Government launches whiplash consultation
Last week government ministers signaled their intent to drastically overhaul access to justice for personal injury claims with a new Ministry of Justice consultation on the personal injury claims system.
The consultation report proposes radical reforms to claims resulting from soft tissue injuries caused by road traffic accidents – the majority of which are whiplash claims. Secretary of State for Justice Liz Truss has said she wants to curb “rampant compensation culture” and reduce the number of “minor, fraudulent and exaggerated” whiplash claims.
Some of the proposed changes include:
- Limiting soft tissue injury claims to £400-£450 (the average successful, non fraudulent and genuine whiplash claim currently receives £1,850)
- Raising the limit on what is classed as a ‘small claim’ from £1,000 to £5,000
- Limiting the value of claims for road traffic injuries which last for six or nine months after the accident
- Banning the rapid settlement of claims before a medical report is obtained
Whilst the consultation suggests that the proposed reforms could knock £40 per year off the average driver’s insurance, legal experts have warned that the proposals will need careful examination and refinement if they are to become law.
In particular, concerns have been raised regarding the fairness of treating road traffic accidents differently to other personal injury claims, as well as the question of whether insurance company savings will be passed on to consumers.

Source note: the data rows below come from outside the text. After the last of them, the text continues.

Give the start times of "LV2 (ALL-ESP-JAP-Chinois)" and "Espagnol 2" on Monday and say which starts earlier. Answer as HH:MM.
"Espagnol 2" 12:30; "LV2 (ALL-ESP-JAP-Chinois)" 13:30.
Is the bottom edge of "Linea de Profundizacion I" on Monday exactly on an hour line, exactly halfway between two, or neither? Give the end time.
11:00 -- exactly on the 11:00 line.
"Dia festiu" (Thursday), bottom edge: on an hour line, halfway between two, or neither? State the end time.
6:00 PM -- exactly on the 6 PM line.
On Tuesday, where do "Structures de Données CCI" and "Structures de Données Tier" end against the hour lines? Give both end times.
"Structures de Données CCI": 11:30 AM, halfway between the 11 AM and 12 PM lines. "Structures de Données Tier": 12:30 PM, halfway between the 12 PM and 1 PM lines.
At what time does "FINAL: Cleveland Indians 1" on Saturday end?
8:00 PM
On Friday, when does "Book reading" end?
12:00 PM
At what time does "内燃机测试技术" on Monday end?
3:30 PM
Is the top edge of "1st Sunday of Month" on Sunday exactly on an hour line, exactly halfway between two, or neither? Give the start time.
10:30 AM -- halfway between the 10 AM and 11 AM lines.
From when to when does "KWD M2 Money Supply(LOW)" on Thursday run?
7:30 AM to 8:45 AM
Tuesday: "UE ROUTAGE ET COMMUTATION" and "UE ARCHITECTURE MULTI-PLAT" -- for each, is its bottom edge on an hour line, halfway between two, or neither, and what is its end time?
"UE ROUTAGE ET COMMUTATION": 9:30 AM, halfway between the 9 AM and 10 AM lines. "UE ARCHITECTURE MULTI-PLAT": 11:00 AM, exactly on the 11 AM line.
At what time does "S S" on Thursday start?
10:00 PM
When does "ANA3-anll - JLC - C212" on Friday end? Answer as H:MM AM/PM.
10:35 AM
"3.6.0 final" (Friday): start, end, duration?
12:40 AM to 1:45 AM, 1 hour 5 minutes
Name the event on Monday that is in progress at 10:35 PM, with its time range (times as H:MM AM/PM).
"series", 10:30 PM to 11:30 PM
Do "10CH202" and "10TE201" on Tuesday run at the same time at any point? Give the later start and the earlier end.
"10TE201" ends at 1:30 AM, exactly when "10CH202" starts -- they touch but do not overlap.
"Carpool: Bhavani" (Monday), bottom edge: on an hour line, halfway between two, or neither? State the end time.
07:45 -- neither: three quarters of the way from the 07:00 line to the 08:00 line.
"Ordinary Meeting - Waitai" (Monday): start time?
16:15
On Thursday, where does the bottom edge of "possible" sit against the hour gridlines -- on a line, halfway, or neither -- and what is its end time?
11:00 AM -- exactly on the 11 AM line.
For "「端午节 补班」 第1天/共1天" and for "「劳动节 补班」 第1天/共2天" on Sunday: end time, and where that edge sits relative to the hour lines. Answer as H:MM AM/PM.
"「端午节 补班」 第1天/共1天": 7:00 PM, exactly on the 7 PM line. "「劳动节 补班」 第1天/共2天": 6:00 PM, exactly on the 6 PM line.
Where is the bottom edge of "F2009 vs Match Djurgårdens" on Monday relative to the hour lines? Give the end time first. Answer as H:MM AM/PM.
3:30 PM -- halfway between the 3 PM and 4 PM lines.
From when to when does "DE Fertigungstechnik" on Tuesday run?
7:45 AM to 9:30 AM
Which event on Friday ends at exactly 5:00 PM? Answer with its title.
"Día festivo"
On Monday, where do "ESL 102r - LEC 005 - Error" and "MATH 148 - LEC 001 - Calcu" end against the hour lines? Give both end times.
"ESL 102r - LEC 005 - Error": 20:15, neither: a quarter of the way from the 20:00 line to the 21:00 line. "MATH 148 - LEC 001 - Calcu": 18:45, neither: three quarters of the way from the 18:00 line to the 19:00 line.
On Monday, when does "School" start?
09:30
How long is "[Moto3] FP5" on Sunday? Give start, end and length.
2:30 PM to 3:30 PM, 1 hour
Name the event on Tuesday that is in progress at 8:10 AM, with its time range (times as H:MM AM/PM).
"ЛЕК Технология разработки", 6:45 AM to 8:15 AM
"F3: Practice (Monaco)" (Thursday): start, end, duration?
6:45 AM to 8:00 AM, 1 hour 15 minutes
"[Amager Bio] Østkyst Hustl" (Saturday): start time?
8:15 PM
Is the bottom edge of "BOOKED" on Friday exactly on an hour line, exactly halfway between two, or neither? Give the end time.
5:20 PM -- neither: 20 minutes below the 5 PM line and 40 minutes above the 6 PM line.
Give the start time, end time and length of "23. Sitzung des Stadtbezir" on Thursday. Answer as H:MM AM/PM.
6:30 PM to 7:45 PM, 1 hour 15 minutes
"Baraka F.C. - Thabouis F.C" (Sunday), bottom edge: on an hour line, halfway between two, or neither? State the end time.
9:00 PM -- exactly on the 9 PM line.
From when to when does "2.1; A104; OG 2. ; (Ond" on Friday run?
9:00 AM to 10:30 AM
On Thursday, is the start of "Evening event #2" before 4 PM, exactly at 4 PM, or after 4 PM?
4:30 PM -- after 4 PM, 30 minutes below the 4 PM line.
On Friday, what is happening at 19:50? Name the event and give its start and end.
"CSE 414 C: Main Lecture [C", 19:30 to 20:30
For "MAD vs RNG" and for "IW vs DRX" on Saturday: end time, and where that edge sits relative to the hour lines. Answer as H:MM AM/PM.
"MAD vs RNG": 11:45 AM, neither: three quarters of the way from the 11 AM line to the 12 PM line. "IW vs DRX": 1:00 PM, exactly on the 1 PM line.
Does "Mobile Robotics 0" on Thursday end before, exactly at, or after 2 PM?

Responding to the consultation, Adrian Stone, senior associate solicitor and personal injury specialist at Barcan+Kirby, commented:
“I don’t understand why, given all the problems that the government is facing, it is focusing on a non existent problem of fraudulent or exaggerated claims. It’s true that the tiny minority of fraudulent claims reflect badly on the legal system as a whole but to pretend that this is a genuine problem is not accurate.
It beggars belief that reducing compensation across the board for injured people by over 200% is a means of preventing fraud and exaggeration. The legal system is excellent in identifying those issues.
In particular, some of the suggested reforms to ‘minor’ soft tissue claims fly in the face of natural justice and equality under the law. The idea that a road traffic accident victim’s suffering is worth less than that of someone injured by other means is quite unpalatable and clearly not right.
If your flight is delayed by four hours you are entitled to more than the proposed fixed amount for an actual bodily injury. This is an unfair proposal and nothing more than an attempt to restrict access to justice for the benefit of insurance companies who won’t pass on any savings to their customers.”